Monday 12 December 2011

It's a mess


Love is a strange and beautiful thing.
Even though it can hurt so much, I still find myself chasing it all around, trying to hold it in my hands, if maybe just for a moment.

I promise that I will find it.

I've been seeing someone without seeing them, I suppose.  I feel for him, I want him, I even crave him.  But I am only his plan B.  I guess that stings.  But I've never met someone like him before, someone I am so attracted to, that is obviously attracted to me in return.  It hurts.  We're being friends right now, as he started seeing someone just before me.  But that tension is there.  The sexting.  The touch on the arm that lingers a little longer than normal.  The compliments.
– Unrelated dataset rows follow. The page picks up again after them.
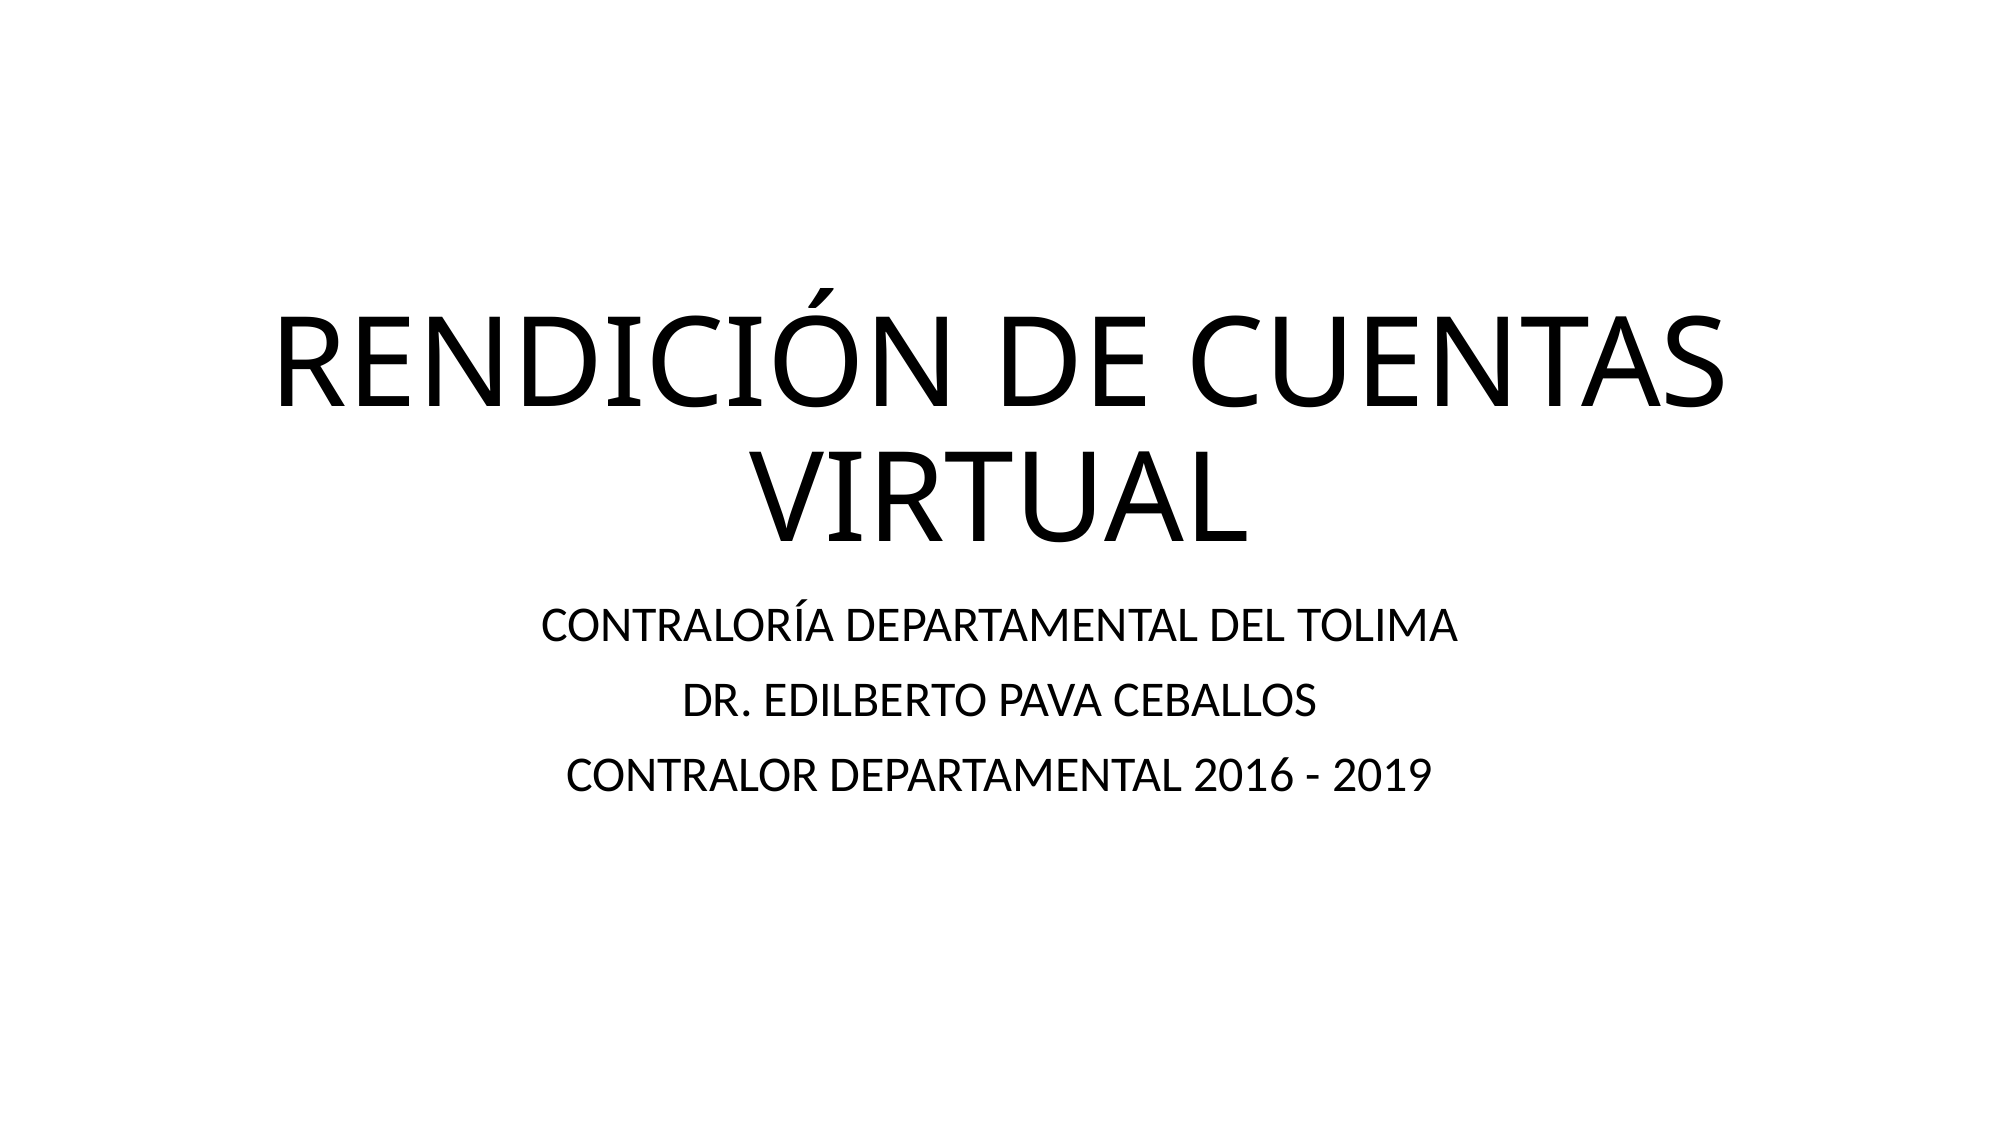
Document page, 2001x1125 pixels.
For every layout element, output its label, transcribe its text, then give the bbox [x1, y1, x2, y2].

title RENDICIÓN DE CUENTAS VIRTUAL [249, 184, 1750, 576]
subtitle CONTRALORÍA DEPARTAMENTAL DEL TOLIMA DR. EDILBERTO PAVA CEBALLOS CONTRALOR DEPARTAMENTAL 2016 - 2019 [249, 590, 1750, 863]
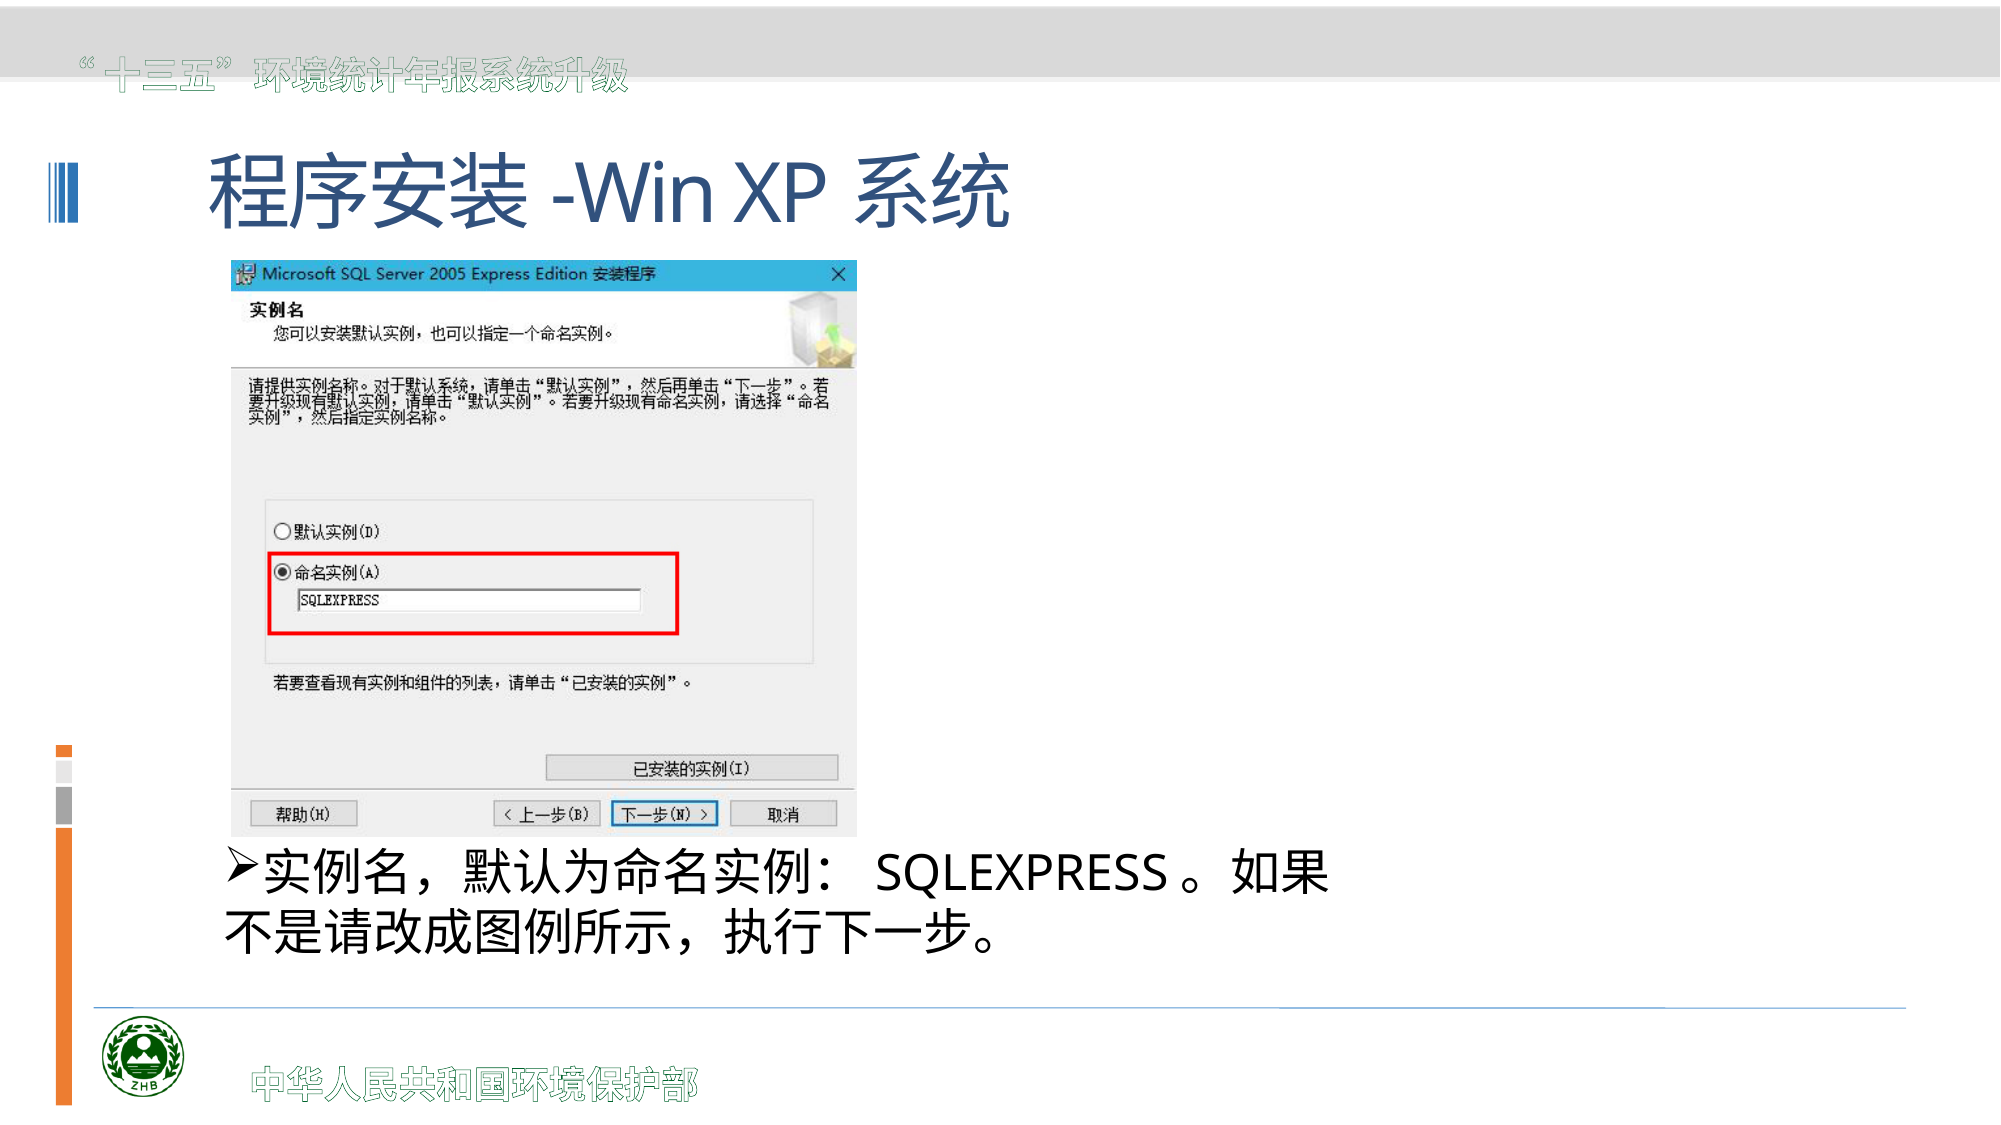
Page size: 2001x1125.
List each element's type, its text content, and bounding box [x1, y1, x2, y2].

picture [93, 1007, 188, 1106]
text_box 程序安装-Win XP系统 [192, 131, 1080, 261]
text_box 实例名，默认为命名实例：SQLEXPRESS。如果不是请改成图例所示，执行下一步。 [208, 833, 1394, 969]
picture [231, 260, 857, 837]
The eye contact... that melts.

Why can't I let him go?
Why can't he let him go?

If he sleeps with me, I will never trust him because he is officially a cheater.  Maybe that's not so true, because I'd hope that the sex would seal the deal in my favour... but the idea will lurk in my mind I'm quite sure.

If we don't sleep together, I'll lose him. 

It's a mess.

Out with him at the club, last night, we ran into a mutual friend.  It was so tough, because the mutual friend knows the other guy my guy is seeing.  Every time I heard that name my face would wince, every time I'd wince my date would wince because I did.

Can I just friend zone this beautiful man?
My hesitation lies within the idea that it's often hard to go from friends to lovers, and maybe worse when it clearly should have been just lovers from the get go.